** BEGIN DATA SHOWN **

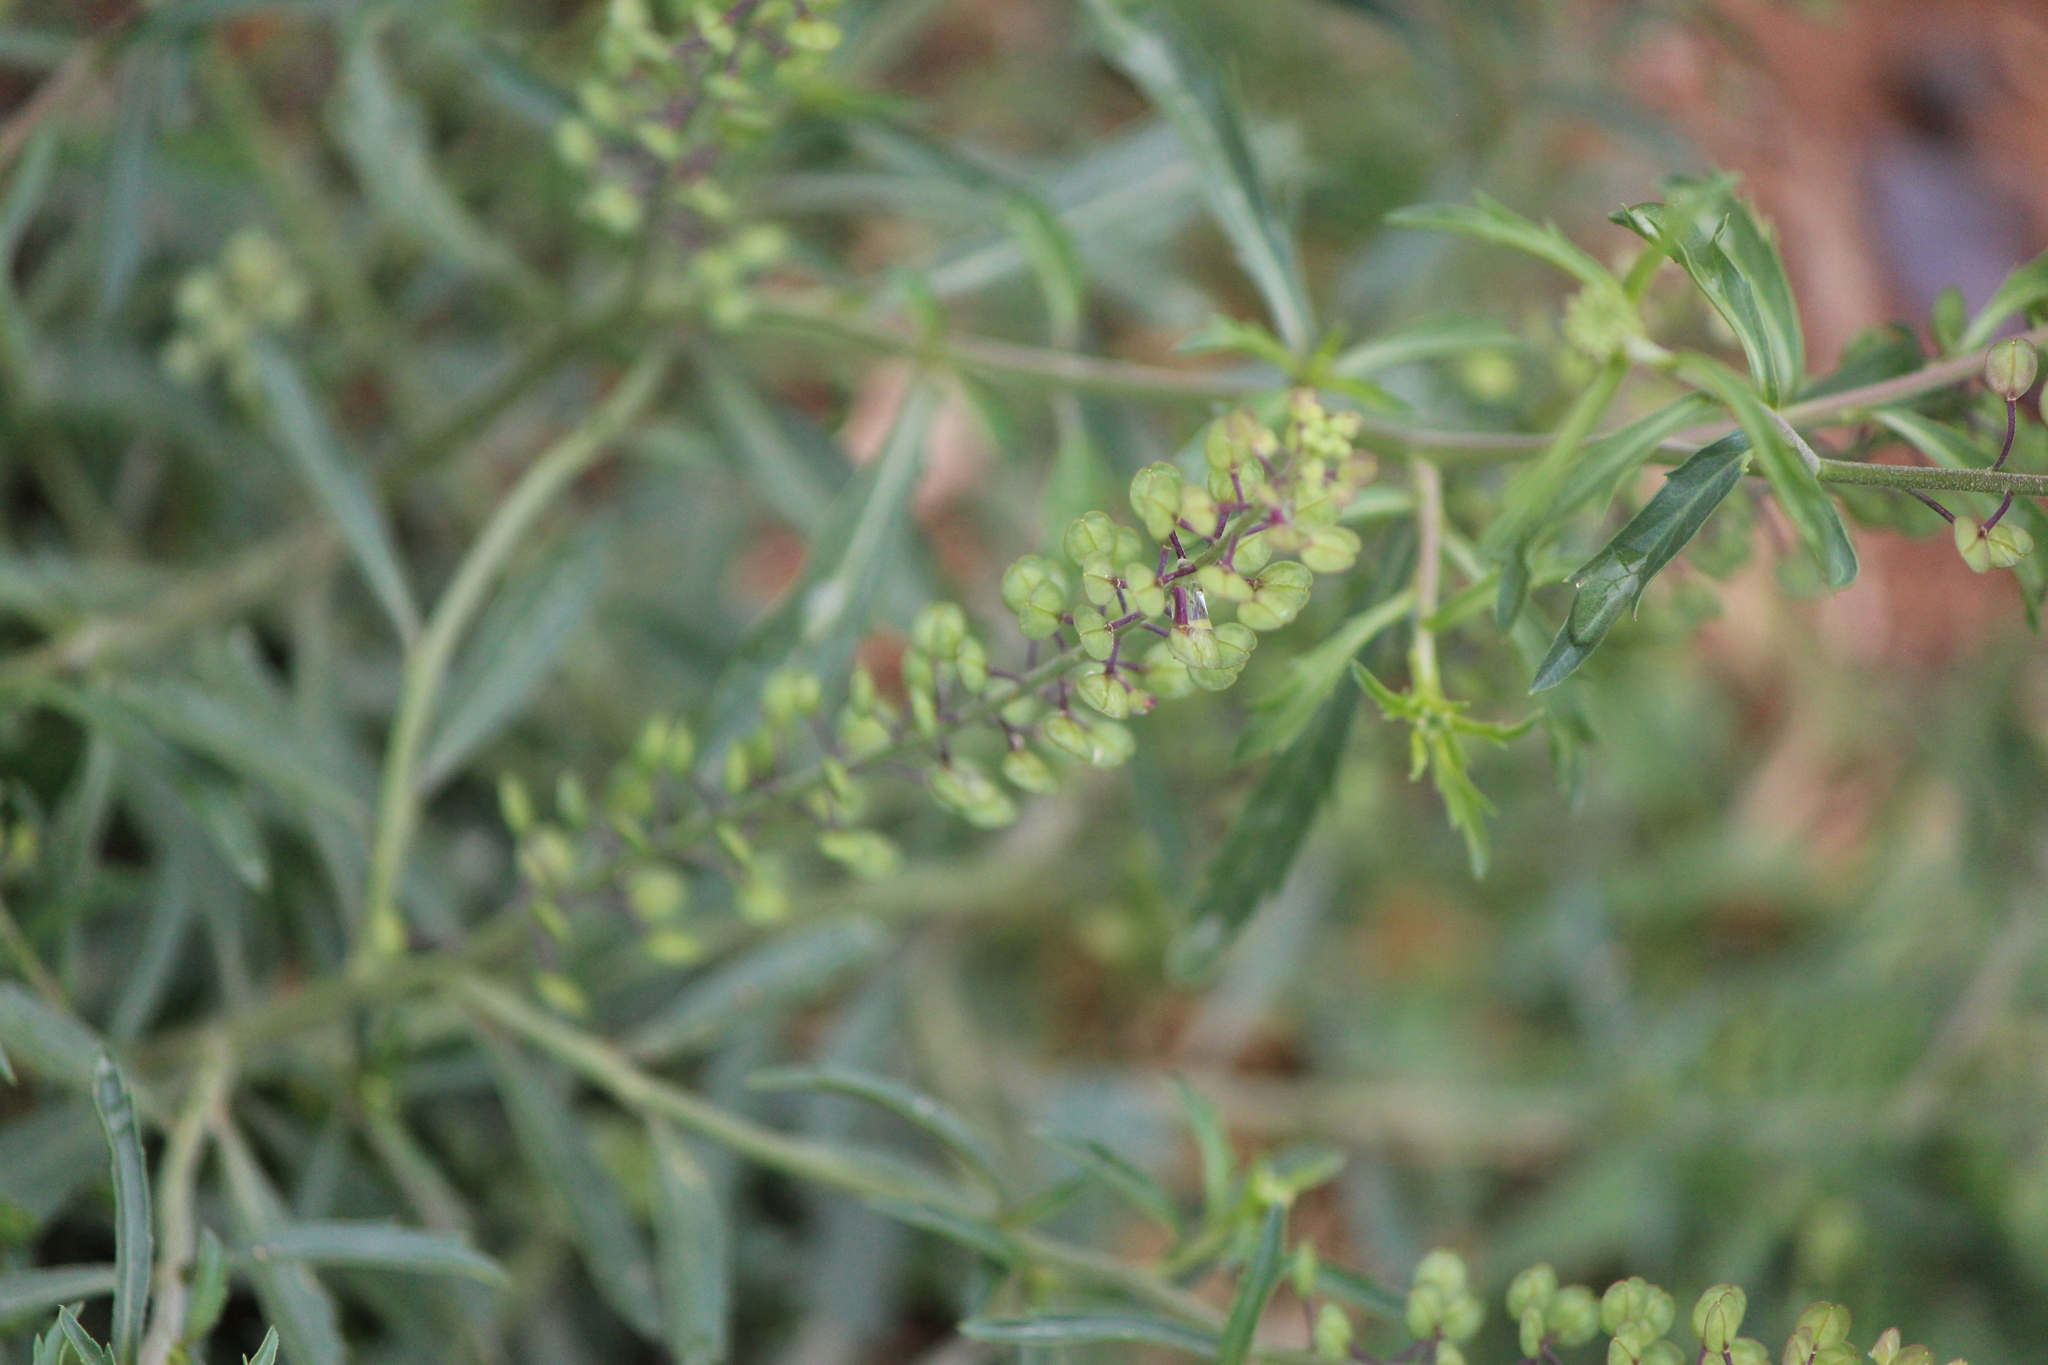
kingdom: Plantae
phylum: Tracheophyta
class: Magnoliopsida
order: Brassicales
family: Brassicaceae
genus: Lepidium
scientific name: Lepidium virginicum
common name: Least pepperwort
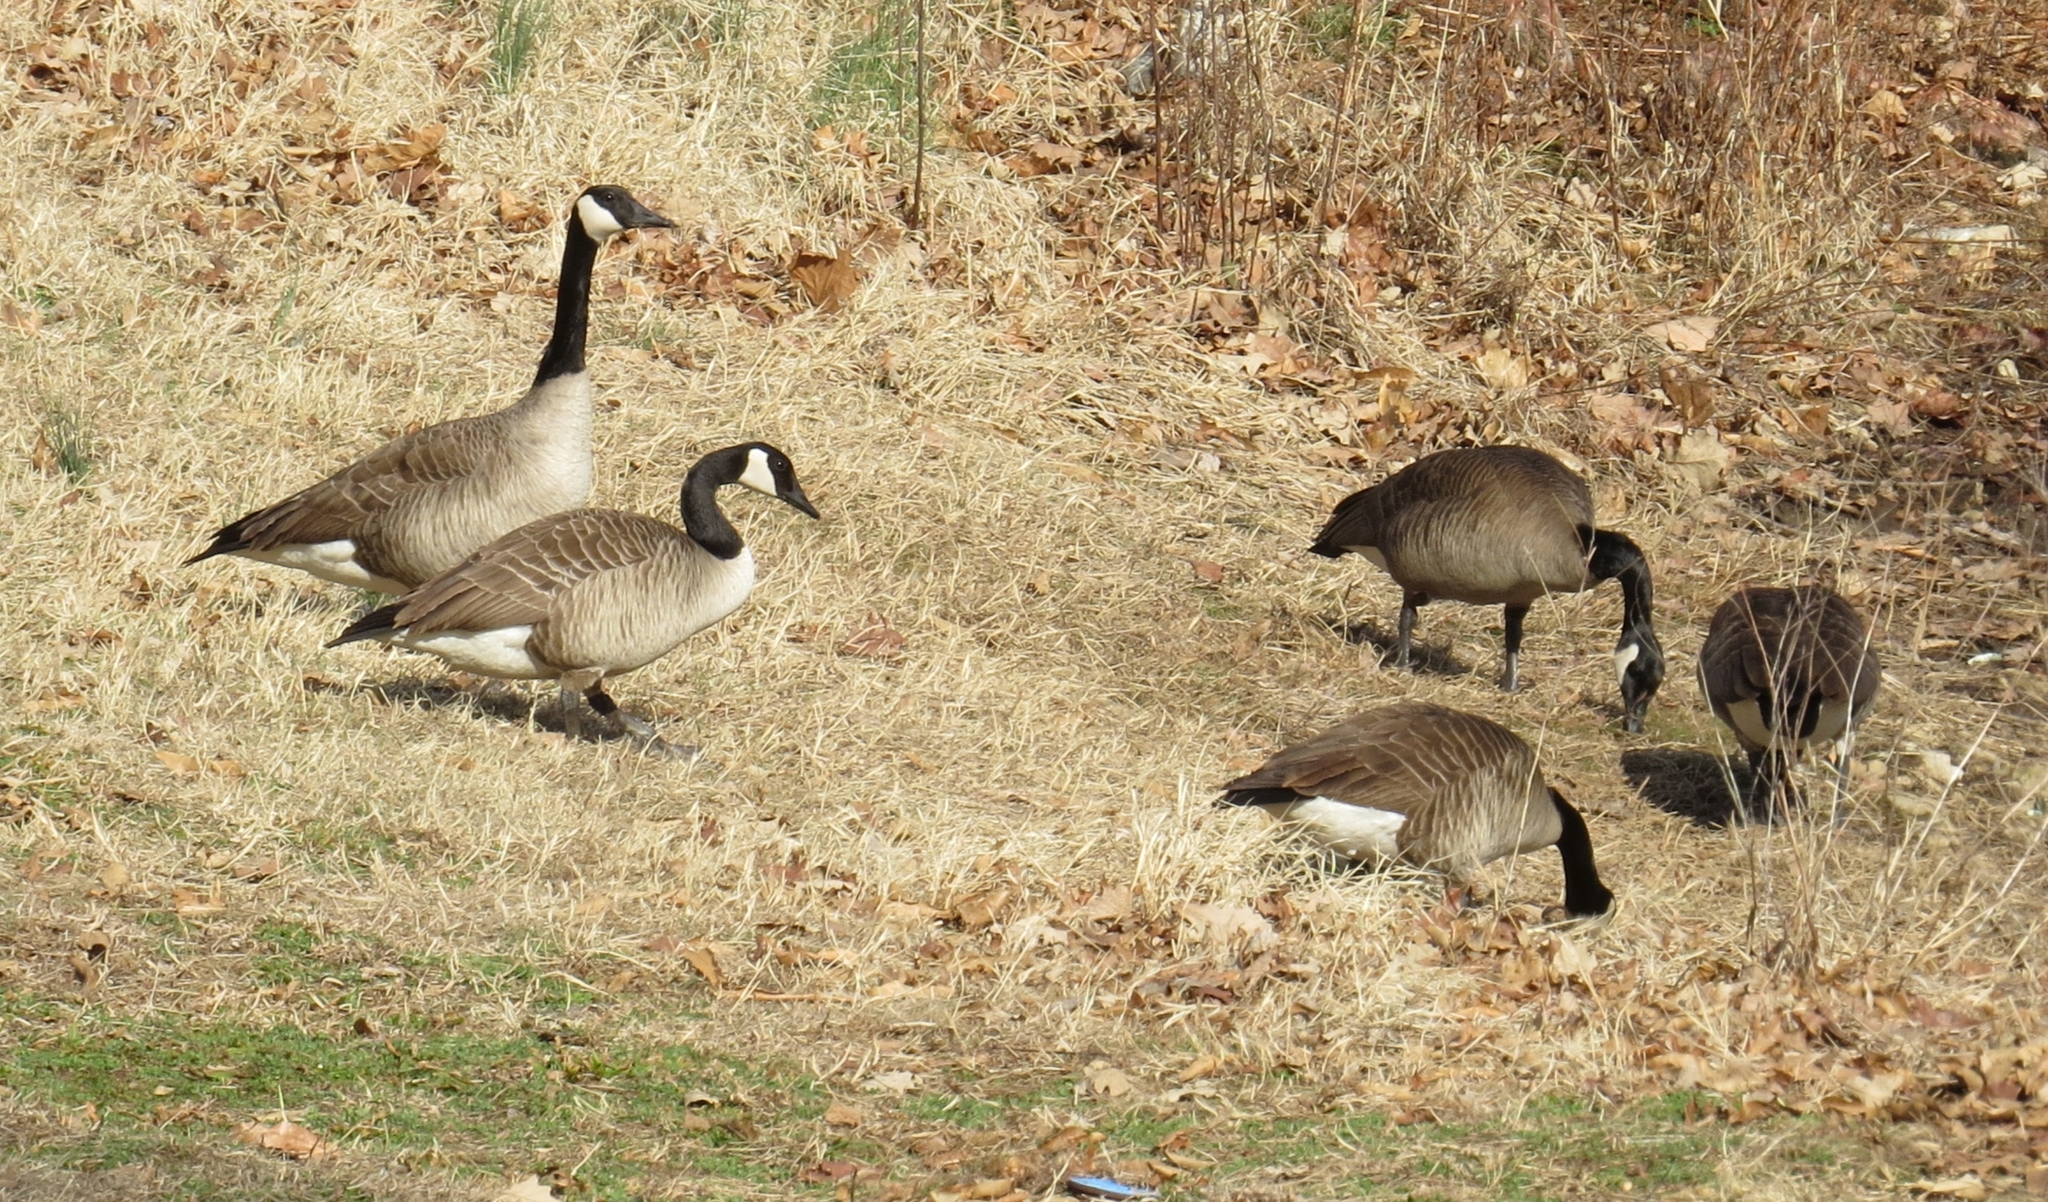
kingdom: Animalia
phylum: Chordata
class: Aves
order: Anseriformes
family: Anatidae
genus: Branta
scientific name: Branta canadensis
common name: Canada goose
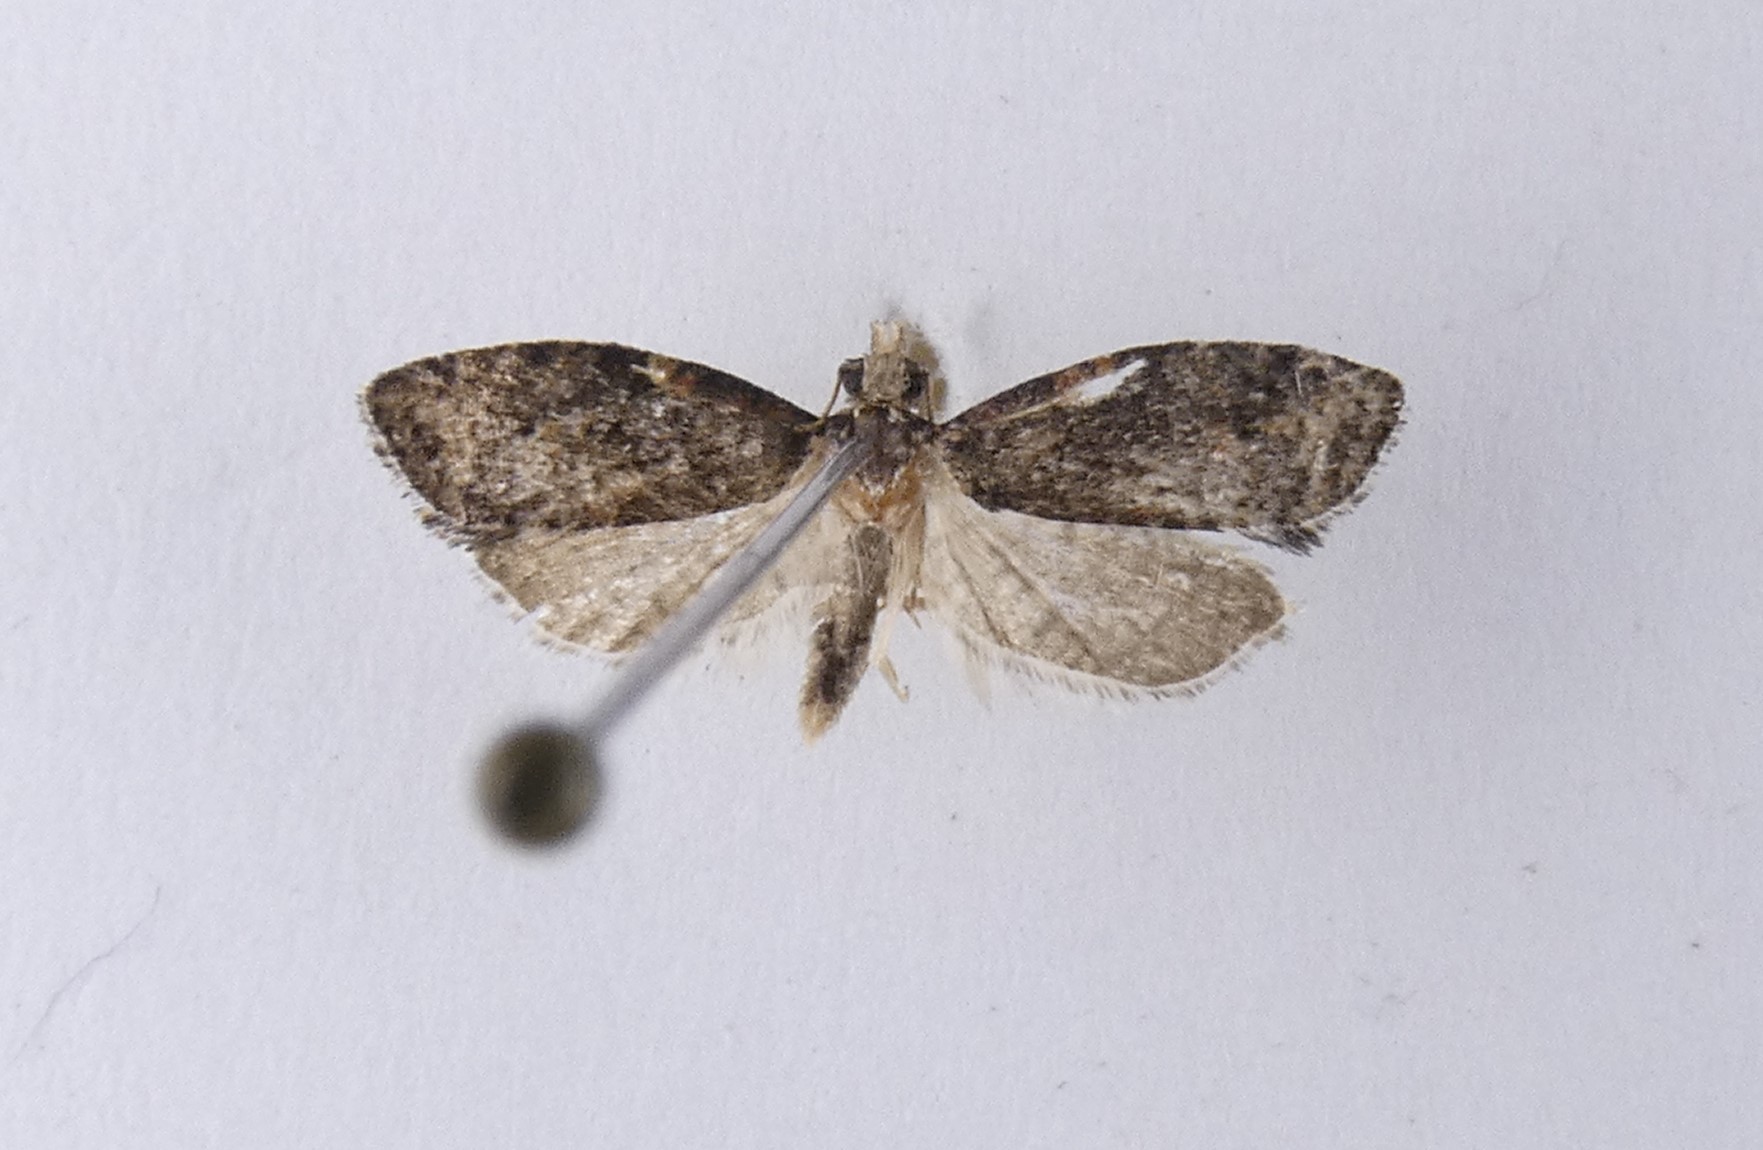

** END DATA SHOWN **

Copy every naming line in the material above word for word, keeping the same order. Leave out the pictures.

kingdom: Plantae
phylum: Tracheophyta
class: Magnoliopsida
order: Brassicales
family: Brassicaceae
genus: Lepidium
scientific name: Lepidium virginicum
common name: Least pepperwort
kingdom: Animalia
phylum: Chordata
class: Aves
order: Anseriformes
family: Anatidae
genus: Branta
scientific name: Branta canadensis
common name: Canada goose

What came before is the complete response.